Job item – All lines from the start of the listing below through the line containing "Nastro adesivo antiscivolo goffrato, Spessore" are to be written out again exactly, and no others.
*** Opening Available data ***
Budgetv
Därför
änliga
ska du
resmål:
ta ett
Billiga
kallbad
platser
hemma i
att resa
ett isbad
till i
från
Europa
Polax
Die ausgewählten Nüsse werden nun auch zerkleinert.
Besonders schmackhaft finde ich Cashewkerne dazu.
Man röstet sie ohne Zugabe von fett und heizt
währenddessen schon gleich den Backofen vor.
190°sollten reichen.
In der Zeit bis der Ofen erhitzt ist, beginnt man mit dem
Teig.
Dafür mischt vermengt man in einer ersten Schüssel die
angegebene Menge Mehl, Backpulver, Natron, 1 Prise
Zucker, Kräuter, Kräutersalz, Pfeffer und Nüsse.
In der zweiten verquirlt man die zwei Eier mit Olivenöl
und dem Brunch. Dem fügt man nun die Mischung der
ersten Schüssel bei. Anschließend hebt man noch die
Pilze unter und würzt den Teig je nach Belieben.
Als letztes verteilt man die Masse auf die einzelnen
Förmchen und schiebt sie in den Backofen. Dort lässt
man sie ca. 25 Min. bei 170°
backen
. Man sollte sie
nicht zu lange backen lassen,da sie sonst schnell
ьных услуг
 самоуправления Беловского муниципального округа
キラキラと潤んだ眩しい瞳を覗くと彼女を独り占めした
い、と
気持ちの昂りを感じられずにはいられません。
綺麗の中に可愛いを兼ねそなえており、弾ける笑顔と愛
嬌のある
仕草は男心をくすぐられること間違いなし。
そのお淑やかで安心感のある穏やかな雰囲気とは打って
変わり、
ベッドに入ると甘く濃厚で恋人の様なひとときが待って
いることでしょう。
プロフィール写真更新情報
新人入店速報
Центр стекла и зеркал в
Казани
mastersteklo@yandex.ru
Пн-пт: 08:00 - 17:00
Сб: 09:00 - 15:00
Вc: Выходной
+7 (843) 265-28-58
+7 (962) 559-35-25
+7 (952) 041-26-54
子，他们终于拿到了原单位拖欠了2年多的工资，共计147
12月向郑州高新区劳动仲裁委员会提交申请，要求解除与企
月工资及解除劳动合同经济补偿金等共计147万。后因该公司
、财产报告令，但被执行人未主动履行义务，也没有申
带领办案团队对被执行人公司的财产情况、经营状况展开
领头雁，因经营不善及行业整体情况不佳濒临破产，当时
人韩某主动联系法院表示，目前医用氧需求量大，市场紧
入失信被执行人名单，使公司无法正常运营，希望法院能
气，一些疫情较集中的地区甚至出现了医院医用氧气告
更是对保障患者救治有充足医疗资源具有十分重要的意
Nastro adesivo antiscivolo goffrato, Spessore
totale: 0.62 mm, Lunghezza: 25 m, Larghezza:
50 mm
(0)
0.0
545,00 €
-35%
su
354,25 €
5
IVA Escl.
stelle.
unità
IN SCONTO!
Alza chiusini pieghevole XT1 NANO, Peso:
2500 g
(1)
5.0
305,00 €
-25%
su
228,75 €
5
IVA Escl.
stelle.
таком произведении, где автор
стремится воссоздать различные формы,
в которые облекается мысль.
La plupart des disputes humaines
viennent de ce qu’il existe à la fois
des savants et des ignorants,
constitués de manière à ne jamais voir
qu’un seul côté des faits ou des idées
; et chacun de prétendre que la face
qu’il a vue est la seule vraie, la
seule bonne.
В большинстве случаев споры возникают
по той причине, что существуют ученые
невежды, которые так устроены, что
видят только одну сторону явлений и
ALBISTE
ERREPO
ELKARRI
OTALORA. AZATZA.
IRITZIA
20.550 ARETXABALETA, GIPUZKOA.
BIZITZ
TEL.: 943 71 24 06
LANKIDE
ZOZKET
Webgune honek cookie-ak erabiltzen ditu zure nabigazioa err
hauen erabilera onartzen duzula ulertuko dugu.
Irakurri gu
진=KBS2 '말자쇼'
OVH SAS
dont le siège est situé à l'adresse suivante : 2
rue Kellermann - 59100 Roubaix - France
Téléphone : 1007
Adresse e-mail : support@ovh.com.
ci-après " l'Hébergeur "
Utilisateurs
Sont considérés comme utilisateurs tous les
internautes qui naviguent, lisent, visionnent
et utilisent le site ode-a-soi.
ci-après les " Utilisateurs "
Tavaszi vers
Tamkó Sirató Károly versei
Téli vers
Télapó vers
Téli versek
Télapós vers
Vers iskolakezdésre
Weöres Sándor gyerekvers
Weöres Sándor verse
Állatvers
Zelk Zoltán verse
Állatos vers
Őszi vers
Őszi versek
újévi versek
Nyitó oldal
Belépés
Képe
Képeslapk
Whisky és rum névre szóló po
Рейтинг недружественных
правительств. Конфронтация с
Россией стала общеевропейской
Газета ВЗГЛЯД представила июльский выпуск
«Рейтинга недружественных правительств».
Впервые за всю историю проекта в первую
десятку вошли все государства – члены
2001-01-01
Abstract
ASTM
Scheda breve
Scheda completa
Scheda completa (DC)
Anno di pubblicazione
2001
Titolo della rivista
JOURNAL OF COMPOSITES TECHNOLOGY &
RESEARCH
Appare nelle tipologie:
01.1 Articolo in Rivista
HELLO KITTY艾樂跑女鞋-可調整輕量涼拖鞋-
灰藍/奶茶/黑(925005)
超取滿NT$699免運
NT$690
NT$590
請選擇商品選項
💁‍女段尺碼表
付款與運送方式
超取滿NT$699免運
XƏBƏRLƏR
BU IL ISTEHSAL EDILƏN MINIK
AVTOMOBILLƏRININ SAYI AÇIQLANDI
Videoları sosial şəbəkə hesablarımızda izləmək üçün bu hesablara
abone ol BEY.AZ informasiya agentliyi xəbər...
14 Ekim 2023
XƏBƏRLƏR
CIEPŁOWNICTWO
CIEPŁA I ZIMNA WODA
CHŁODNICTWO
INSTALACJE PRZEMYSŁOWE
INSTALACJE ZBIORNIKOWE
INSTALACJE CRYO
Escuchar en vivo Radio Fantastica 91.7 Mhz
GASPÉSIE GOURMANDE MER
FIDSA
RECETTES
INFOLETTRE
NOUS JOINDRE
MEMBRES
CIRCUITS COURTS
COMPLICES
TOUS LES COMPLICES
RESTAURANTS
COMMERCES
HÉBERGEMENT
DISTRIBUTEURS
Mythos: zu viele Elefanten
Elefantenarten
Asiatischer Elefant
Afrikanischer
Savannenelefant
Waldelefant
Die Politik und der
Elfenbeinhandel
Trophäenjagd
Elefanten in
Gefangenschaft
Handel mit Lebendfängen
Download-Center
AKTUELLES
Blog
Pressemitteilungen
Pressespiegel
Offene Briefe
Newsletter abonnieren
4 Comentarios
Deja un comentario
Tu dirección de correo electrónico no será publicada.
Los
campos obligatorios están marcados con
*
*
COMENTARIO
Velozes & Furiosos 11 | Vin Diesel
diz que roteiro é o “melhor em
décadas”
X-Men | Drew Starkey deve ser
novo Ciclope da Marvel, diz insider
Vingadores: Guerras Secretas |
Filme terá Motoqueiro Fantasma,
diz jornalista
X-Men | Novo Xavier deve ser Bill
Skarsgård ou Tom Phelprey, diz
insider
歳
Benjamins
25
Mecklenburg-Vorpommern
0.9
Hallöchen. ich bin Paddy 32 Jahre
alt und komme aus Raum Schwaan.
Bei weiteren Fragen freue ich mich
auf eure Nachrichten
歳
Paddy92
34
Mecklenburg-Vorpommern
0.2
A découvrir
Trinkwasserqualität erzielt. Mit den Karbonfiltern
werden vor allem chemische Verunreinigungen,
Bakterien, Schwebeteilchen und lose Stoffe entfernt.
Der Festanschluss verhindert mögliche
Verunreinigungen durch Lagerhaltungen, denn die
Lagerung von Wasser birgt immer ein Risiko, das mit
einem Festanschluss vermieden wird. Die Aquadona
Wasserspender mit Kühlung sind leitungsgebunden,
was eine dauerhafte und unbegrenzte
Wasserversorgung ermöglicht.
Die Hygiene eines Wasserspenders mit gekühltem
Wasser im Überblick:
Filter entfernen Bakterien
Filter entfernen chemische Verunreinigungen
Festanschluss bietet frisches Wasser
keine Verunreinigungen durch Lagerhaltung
*** Closing Available data ***
Solution to the exercise –
Budgetv
Därför
änliga
ska du
resmål:
ta ett
Billiga
kallbad
platser
hemma i
att resa
ett isbad
till i
från
Europa
Polax
Die ausgewählten Nüsse werden nun auch zerkleinert.
Besonders schmackhaft finde ich Cashewkerne dazu.
Man röstet sie ohne Zugabe von fett und heizt
währenddessen schon gleich den Backofen vor.
190°sollten reichen.
In der Zeit bis der Ofen erhitzt ist, beginnt man mit dem
Teig.
Dafür mischt vermengt man in einer ersten Schüssel die
angegebene Menge Mehl, Backpulver, Natron, 1 Prise
Zucker, Kräuter, Kräutersalz, Pfeffer und Nüsse.
In der zweiten verquirlt man die zwei Eier mit Olivenöl
und dem Brunch. Dem fügt man nun die Mischung der
ersten Schüssel bei. Anschließend hebt man noch die
Pilze unter und würzt den Teig je nach Belieben.
Als letztes verteilt man die Masse auf die einzelnen
Förmchen und schiebt sie in den Backofen. Dort lässt
man sie ca. 25 Min. bei 170°
backen
. Man sollte sie
nicht zu lange backen lassen,da sie sonst schnell
ьных услуг
 самоуправления Беловского муниципального округа
キラキラと潤んだ眩しい瞳を覗くと彼女を独り占めした
い、と
気持ちの昂りを感じられずにはいられません。
綺麗の中に可愛いを兼ねそなえており、弾ける笑顔と愛
嬌のある
仕草は男心をくすぐられること間違いなし。
そのお淑やかで安心感のある穏やかな雰囲気とは打って
変わり、
ベッドに入ると甘く濃厚で恋人の様なひとときが待って
いることでしょう。
プロフィール写真更新情報
新人入店速報
Центр стекла и зеркал в
Казани
mastersteklo@yandex.ru
Пн-пт: 08:00 - 17:00
Сб: 09:00 - 15:00
Вc: Выходной
+7 (843) 265-28-58
+7 (962) 559-35-25
+7 (952) 041-26-54
子，他们终于拿到了原单位拖欠了2年多的工资，共计147
12月向郑州高新区劳动仲裁委员会提交申请，要求解除与企
月工资及解除劳动合同经济补偿金等共计147万。后因该公司
、财产报告令，但被执行人未主动履行义务，也没有申
带领办案团队对被执行人公司的财产情况、经营状况展开
领头雁，因经营不善及行业整体情况不佳濒临破产，当时
人韩某主动联系法院表示，目前医用氧需求量大，市场紧
入失信被执行人名单，使公司无法正常运营，希望法院能
气，一些疫情较集中的地区甚至出现了医院医用氧气告
更是对保障患者救治有充足医疗资源具有十分重要的意
Nastro adesivo antiscivolo goffrato, Spessore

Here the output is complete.